Hey C-Town, after browsing some forums I found this company in CA (Mac 1) that's been servicing Crosman/Benjamin guns for decades and sells modified "Steroid" Benjamins that can be pumped 14 times (gets over 900 fps) and have several other modifications designed to improve performance, such as lengthened pump handles, trigger improvements, Williams peep sights, etc. Looks kind of cool.

I found out my brother in law (next door) has a Benjamin (.22 cal) already, so we are going to do some rat hunting tonight so I can try it out. He's already got quite a claim on the rat population on our "farm", and has staked out the pig pens as his prime hunting grounds (FIL currently has 2 large hogs and 4 or 5 young ones).

I visited two local shops that carry airguns and was surprised at the decent selection. Prices are a little high, but not terrible considering how much it would cost me to mail something anyway. The only drawback is that the palce with the best selection apparently doesn't move them very quickly - a couple of the guns had rust on the barrels. Hmm....

 
^Totally illegal here, then.
Hey C-Town, after browsing some forums I found this company in CA (Mac 1) that's been servicing Crosman/Benjamin guns for decades and sells modified "Steroid" Benjamins that can be pumped 14 times (gets over 900 fps) and have several other modifications designed to improve performance, such as lengthened pump handles, trigger improvements, Williams peep sights, etc. Looks kind of cool.

I found out my brother in law (next door) has a Benjamin (.22 cal) already, so we are going to do some rat hunting tonight so I can try it out. He's already got quite a claim on the rat population on our "farm", and has staked out the pig pens as his prime hunting grounds (FIL currently has 2 large hogs and 4 or 5 young ones).

I visited two local shops that carry airguns and was surprised at the decent selection. Prices are a little high, but not terrible considering how much it would cost me to mail something anyway. The only drawback is that the palce with the best selection apparently doesn't move them very quickly - a couple of the guns had rust on the barrels. Hmm....

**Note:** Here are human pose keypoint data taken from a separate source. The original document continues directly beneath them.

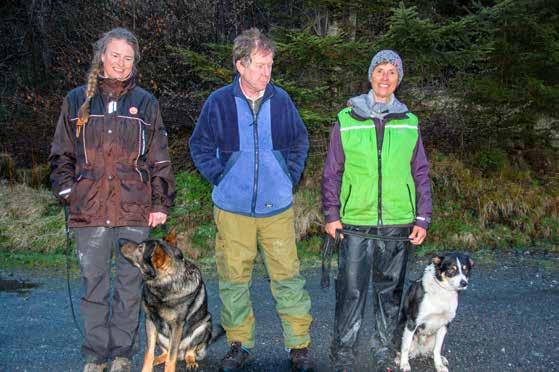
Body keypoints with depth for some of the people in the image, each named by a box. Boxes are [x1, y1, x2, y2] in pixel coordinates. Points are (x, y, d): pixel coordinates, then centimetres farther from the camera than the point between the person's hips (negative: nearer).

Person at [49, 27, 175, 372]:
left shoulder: (146, 103, 8)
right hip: (89, 211, 0)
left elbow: (159, 159, 8)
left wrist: (161, 202, 3)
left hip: (134, 211, 0)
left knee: (130, 285, 5)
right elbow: (62, 154, 12)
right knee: (94, 285, 6)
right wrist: (68, 192, 1)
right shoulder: (77, 100, 8)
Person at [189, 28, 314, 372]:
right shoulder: (219, 102, -3)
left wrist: (291, 176, 6)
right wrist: (219, 177, 0)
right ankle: (239, 344, 23)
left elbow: (300, 142, 15)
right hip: (232, 208, 0)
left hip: (277, 207, 0)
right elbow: (200, 146, 9)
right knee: (234, 278, 8)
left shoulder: (281, 100, 1)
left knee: (287, 275, 1)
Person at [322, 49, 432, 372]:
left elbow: (421, 174, 11)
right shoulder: (347, 120, 2)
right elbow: (332, 172, 6)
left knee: (390, 290, 12)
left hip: (398, 225, 2)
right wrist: (331, 214, 1)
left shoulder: (409, 123, 7)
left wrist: (423, 219, 6)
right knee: (351, 291, -1)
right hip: (356, 224, -2)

Dleg, you definitely don't need to modify a Benjamin for rats. I can't tell you how many squirrels I killed out of 30 ft tall pine trees with mine but it's a lot. Plus, with a rat, as long as you wound them pretty good they're not going to live for long. You might look at a scope but it'll be hard to see them at night.

Good luck with your rat hunting extravaganza. I wish you well. Save the neck for me.

 
Last edited by a moderator:
I know I don't need a modification. But I'm an engineer and I can't resist that kind of thing. I am having to physically restrain myself from spending more on something exciting like the Benjamin Marauder - pre-charged pneumatic, bolt-action repeater, with a barrel shroud that essentially silences it. Mmmmmmm......

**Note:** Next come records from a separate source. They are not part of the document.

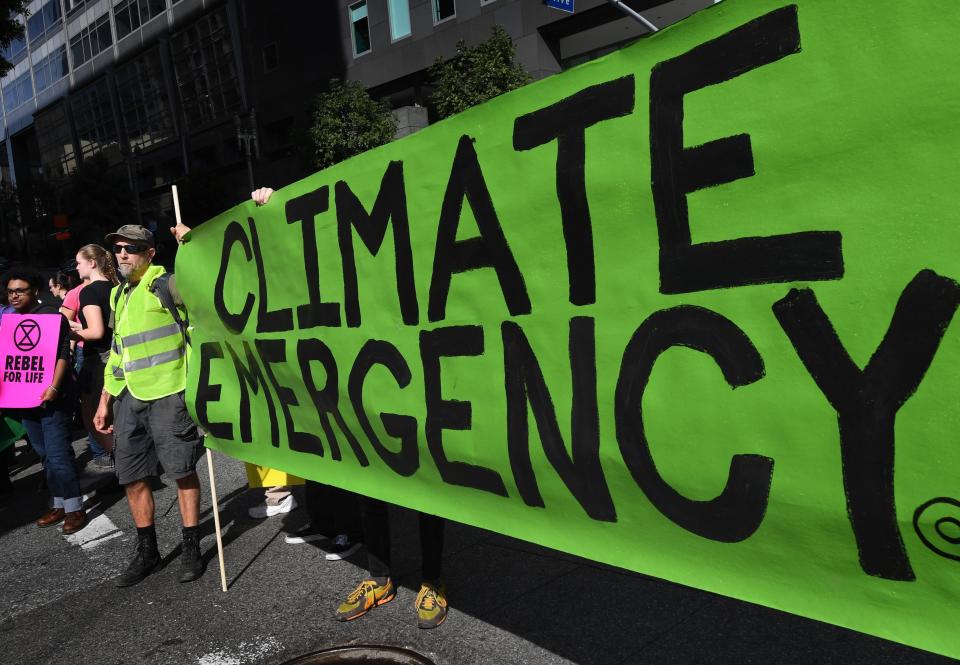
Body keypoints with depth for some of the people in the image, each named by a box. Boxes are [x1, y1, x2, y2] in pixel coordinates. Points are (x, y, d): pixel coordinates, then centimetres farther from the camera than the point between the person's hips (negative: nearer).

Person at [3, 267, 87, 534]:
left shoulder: (50, 315, -5)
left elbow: (63, 353, -13)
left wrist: (54, 387, -22)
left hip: (52, 397, -7)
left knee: (57, 453, -8)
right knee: (45, 454, 12)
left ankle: (74, 507, 0)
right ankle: (59, 504, 21)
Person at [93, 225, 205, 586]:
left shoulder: (166, 285, -5)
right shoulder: (118, 295, 17)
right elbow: (117, 351, 22)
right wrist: (105, 400, 21)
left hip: (167, 393, -7)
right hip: (129, 398, 7)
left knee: (182, 471, 2)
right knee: (133, 478, 10)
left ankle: (191, 549, 16)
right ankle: (146, 551, 26)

My BIL told me that his Benjamin knocks the rats dead immediately. He was kind of excited, actually, that I was considering a cheapo Crosman CO2-powered .177 rifle they are selling locally, because, in his words, then the rat might be able to run off and die somewhere else, instead of right there, so we wouldn't have to handle the carcass.

 
Last edited by a moderator:
^I know. I'd rather have something in the 600-800 fps range. Just a tad safer (and quieter) in my neighborhood, yet still lethal enough for the rats.

 
I was using BBs instead of pellets, so maybe that was the reason, but my 600fps rifle didn't do anything to the rats but make 'em mad. But these rats were cat sized.

Pump gun wasn't much quieter than the spring gun, either.

 
This brings back memories of using prarie dogs to help sight in my 30-06 rifle. Setup on the roof of a friends house, we'd spend an entire afternoon picking those bastards off at ~100 yards. Virtually no clean-up because they'd splatter when hit. For some reason beyond my understanding, the splatter of one prarie dog would become the bait for the second. Just need a rake to push some dirt over the mess when done.

My first thought was a .22 rifle, but as I read above it appears that one of those would be not worth the hassle.

Can't really contribute to the air-rifle discussion as my family only trusted us (my brother and I) with real guns after we turned 14.